BOSNIE-HERZÉGOVINE RÉFUGIÉS: UN MÉDECIN ACCUSE
Dimitar Anakiev est médecin, ancien réfugié lors des guerres qui ont détruit la Yougoslavie dans les années 1990. Il travaille dans les camps de réfugiés des Balkans, qui accueillent ceux que la guerre en Afghanistan, en Syrie ou en Irak a chassés. Le docteur Anakiev accuse : ce sont les droits de l’homme les plus élémentaires qui sont refusés aux réfugiés et ce sont les gouvernements des grandes puissances et les institutions internationales qui en portent la responsabilité.

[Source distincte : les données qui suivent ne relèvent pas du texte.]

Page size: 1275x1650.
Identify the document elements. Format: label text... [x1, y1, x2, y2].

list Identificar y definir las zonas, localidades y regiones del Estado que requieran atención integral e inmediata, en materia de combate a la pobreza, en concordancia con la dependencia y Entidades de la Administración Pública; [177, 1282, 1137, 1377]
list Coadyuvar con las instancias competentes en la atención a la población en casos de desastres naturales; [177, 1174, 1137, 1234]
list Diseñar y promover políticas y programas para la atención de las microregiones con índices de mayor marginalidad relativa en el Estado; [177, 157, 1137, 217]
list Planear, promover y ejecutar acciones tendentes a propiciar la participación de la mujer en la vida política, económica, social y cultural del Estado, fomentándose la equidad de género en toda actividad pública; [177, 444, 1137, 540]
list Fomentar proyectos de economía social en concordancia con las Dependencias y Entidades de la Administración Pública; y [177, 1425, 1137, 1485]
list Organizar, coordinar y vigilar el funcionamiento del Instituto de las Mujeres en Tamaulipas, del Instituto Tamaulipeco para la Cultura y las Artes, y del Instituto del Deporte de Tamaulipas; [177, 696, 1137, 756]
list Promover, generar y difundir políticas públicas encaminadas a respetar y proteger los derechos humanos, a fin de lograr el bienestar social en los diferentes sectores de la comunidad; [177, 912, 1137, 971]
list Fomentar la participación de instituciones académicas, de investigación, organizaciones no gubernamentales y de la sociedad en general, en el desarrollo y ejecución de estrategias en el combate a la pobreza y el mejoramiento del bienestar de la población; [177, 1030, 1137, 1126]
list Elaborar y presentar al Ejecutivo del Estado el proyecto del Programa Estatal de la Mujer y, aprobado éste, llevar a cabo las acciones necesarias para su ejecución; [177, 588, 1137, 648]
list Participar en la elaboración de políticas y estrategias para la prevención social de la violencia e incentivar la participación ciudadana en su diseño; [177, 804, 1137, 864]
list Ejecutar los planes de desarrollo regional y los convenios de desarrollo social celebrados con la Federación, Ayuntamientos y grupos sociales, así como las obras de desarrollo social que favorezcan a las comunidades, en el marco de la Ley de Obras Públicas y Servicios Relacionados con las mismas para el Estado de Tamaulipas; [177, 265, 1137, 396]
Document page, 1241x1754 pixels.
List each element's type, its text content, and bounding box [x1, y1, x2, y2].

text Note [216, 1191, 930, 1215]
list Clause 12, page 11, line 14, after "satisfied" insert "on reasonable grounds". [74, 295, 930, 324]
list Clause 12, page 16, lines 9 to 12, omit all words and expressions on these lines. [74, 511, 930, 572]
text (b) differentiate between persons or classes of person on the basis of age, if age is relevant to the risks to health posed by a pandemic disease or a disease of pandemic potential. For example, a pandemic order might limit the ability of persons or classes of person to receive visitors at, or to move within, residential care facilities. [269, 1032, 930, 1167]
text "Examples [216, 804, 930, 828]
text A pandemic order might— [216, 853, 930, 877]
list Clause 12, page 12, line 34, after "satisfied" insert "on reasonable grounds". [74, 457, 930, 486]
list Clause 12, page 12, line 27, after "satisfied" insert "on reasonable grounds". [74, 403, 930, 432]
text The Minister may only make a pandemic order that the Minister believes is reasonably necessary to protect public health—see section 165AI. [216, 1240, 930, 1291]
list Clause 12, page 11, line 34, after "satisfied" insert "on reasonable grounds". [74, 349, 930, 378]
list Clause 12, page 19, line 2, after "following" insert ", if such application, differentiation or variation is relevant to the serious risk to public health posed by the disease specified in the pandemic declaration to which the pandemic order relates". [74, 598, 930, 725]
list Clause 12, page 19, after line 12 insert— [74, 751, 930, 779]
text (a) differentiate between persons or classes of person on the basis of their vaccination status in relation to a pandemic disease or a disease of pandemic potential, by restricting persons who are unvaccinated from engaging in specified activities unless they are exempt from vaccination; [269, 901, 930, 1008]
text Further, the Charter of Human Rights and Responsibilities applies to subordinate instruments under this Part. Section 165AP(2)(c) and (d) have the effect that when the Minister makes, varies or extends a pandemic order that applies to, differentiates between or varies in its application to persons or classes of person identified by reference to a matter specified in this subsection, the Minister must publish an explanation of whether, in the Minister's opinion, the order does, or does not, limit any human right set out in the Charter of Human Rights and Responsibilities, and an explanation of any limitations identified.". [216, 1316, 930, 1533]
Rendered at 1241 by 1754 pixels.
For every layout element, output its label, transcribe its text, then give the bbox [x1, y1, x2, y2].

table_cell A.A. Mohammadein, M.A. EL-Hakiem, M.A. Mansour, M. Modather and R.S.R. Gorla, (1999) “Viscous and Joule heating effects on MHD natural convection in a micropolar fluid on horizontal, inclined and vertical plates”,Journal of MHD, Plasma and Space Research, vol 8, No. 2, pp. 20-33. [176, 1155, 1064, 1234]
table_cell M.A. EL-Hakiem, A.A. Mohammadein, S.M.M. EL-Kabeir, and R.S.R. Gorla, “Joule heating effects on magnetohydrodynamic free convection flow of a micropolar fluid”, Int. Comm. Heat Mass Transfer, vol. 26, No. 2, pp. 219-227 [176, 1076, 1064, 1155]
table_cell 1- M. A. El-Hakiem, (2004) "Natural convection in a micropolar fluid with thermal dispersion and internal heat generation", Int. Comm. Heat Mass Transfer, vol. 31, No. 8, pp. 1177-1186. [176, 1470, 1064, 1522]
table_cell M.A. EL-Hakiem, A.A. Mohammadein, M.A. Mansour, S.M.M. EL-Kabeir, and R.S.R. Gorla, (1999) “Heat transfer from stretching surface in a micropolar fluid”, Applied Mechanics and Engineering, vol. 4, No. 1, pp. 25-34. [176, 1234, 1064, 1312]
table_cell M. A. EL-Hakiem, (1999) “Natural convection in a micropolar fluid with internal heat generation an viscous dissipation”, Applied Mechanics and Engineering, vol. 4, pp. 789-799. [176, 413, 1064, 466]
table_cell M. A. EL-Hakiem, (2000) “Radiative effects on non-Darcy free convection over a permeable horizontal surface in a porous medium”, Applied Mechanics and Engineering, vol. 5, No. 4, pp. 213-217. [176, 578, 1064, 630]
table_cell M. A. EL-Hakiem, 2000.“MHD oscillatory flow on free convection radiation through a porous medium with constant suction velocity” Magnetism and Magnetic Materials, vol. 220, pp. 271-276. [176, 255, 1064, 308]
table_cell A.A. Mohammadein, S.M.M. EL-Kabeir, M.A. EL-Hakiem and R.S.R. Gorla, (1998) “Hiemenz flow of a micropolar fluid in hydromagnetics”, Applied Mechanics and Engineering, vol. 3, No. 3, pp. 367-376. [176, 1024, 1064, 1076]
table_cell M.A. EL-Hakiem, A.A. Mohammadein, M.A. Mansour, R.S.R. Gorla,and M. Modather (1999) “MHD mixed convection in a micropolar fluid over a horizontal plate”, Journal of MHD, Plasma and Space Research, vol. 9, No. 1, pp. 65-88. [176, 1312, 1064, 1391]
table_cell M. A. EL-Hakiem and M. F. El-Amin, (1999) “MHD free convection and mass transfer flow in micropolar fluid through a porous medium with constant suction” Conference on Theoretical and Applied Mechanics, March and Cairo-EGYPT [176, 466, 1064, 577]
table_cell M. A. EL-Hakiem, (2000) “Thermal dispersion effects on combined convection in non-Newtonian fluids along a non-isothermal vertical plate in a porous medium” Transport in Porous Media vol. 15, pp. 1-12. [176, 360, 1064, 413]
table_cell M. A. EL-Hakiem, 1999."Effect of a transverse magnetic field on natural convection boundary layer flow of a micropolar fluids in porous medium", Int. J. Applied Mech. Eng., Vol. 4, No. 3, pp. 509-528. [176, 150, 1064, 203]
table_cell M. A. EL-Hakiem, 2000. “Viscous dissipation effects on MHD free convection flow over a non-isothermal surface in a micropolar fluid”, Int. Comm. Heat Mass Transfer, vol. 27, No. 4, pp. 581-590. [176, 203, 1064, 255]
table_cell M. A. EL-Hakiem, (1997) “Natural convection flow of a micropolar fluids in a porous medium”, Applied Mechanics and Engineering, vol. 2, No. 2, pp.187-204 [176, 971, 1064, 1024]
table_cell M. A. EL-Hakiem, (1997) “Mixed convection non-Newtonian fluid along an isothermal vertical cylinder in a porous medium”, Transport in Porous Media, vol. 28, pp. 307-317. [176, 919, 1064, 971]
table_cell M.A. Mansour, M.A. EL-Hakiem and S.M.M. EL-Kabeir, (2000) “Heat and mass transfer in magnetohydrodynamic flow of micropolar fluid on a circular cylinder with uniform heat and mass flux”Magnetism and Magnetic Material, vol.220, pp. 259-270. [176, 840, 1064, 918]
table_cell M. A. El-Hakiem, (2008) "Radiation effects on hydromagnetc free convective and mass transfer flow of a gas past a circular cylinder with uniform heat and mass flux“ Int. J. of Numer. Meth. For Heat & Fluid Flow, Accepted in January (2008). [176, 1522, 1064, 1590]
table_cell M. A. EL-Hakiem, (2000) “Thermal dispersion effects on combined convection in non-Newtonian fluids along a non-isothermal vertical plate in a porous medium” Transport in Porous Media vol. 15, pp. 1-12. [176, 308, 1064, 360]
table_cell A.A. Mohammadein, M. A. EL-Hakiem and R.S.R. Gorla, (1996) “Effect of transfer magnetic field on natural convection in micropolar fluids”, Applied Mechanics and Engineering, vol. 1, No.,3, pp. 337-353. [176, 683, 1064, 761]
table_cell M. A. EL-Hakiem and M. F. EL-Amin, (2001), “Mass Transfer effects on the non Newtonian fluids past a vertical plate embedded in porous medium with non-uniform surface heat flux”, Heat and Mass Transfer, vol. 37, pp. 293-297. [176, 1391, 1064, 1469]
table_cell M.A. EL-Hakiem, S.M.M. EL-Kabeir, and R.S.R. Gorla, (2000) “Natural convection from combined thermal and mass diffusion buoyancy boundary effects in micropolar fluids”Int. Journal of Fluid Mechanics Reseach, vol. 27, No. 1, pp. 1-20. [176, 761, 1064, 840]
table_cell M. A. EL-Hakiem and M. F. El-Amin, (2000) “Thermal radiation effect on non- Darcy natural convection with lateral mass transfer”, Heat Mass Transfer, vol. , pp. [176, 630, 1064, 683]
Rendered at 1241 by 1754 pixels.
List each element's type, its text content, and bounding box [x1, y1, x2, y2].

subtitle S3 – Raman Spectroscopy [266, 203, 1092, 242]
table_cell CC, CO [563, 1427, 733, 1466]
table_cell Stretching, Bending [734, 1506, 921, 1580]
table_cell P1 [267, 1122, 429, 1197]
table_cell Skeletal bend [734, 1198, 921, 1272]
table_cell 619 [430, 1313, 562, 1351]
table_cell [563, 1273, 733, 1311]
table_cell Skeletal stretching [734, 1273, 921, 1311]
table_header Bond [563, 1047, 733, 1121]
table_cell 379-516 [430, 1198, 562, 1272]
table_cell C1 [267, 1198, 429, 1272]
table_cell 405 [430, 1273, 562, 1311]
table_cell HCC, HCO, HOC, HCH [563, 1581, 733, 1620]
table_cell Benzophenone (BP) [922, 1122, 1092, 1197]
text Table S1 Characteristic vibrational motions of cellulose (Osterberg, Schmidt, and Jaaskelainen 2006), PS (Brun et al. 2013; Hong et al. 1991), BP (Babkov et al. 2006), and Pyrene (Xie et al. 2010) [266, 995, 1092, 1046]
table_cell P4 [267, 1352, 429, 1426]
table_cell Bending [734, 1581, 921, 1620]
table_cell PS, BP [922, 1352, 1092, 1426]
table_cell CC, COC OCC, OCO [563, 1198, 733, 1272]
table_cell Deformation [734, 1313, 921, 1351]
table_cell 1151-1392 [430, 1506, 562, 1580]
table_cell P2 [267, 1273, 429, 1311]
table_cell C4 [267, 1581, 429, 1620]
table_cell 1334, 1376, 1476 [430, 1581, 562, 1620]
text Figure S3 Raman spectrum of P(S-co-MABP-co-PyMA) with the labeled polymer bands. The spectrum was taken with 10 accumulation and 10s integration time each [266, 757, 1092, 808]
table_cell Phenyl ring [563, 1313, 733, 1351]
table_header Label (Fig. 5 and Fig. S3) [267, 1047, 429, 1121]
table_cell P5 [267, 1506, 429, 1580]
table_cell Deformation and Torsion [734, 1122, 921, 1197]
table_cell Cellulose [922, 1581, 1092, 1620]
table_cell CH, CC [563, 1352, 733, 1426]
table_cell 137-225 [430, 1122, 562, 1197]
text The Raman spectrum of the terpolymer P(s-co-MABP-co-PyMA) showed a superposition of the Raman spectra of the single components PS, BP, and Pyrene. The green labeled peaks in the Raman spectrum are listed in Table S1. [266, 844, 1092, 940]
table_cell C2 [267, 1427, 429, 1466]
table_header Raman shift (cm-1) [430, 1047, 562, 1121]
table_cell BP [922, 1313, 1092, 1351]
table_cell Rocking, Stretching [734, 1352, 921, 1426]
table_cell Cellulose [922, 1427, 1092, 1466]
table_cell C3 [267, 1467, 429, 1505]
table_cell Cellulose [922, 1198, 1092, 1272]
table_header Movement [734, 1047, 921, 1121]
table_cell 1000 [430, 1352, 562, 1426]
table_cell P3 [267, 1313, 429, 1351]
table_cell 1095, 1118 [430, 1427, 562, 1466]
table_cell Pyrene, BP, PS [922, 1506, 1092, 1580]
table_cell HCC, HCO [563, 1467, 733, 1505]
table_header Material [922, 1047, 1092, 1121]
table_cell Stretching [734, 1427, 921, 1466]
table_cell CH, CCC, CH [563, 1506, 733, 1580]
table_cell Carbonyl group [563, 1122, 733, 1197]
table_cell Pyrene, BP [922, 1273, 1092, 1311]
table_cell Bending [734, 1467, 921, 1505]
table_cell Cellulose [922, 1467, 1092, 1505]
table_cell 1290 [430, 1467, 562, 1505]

Environ 4 000 réfugiés et migrants sont pris dans un piège monté par les autorités des Nations unies et des États-Unis dans leur protectorat de Bosnie-Herzégovine. Les prétendues « organisations humanitaires »qui en dépendent, censées être financées pour aider les gens, font tout pour rendre la vie des réfugiés insoutenable, pour qu’ils retournent « volontairement » d’où ils sont venus. Les droits de l’homme – tels que consignés dans la Déclaration universelle des droits de l’homme – sont violés par ceux qui sont censés les défendre.
Article 5 – « Interdiction de la torture, de traitements et punitions inhumains »
Le droit international considère le refus systématique d’assistance médicale comme un acte de torture. En Bosnie, dans les camps dirigés par les agences des Nations unies, les gens meurent parce qu’ils sont privés de soins médicaux et beaucoup risquent de rester handicapés car leurs maladies ne sont pas correctement traitées. En plus, des réfugiés et des migrants font l’objet d’abus physique de la part de policiers des pays voisins et des services de sécurité privés dans les camps des agences des Nations unites:
Article 13 – Le « droit à la libre circulation»
Les réfugiés et les migrants en Bosnie-Herzégovine sont interdits de transport public. Un migrant de Kladusa avec une ordonnance du médecin pour se faire faire un diagnostic médical à Bihac (à une soixantaine de kilomètres – ndlr) ne peut s’y présenter s’il n’est pas transporté par les agences des Nations unies, qui ne le font presque jamais. En revanche, une personne privée peut être accusée de violer la loi si elle aide à transporter un réfugié. Nous connaissons un patient à Kladusa qui attend d’être transporté à l’hôpital de Bihac depuis plus de deux mois et demi ! Même s’il a tous les documents nécessaires et l’argent, l’agence humanitaire responsable du transport refuse de le transporter.
Article 14 – Le « droit d’asile »
Des frontières infranchissables, des policiers qui frappent, humilient et kidnappent des migrants sont des pratiques répandues dans les États membres de l’Union européenne. Les médias en ont rendu compte.
Article 25 – Le « droit à la santé »
Réfugiés et migrants constituent un groupe vulnérable, comprenant des handicapés, des femmes et des enfants, des personnes âgées. Mais leur santé et leur vie sont menacées par la politique de réduction des soins médicaux pour les migrants (c’est la « marque de fabrique » de l’Union européenne, critiquée maintes fois, y compris par les responsables des Nations unies). À cela s’ajoute qu’en Bosnie-Herzégovine la loi Santé, qui autorisait l’accès au système de soins aux réfugiés et aux migrants, a été suspendue par une directive venue des autorités. Les soins médicaux de première nécessité ont été remplacés par une assistance humanitaire occasionnelle. Cette assistance n’a pas pour tâche de traiter les malades : elle a essentiellement pour but de montrer qu’elle existe… disposant dans le meilleur des cas de cachets de paracétamol (…). Pour conclure, ajoutons que dans les camps de réfugiés l’hébergement est inapproprié, la nourriture insuffisante et de très mauvaise qualité (des centaines de personnes restent sur leur faim après avoir passé des heures à faire la queue pour de la nourriture chaque jour). Il y a un nombre insuffisant de douches – à peu près 50 % de moins que ce qui est prévu par les normes – un grand nombre de douches ne fonctionnent pas et l’eau chaude est rare. Ce tableau d’ensemble manifeste la volonté politique de violer les droits de l’homme et de maintenir un système qui empêche la vie dans les camps pour migrants et réfugiés.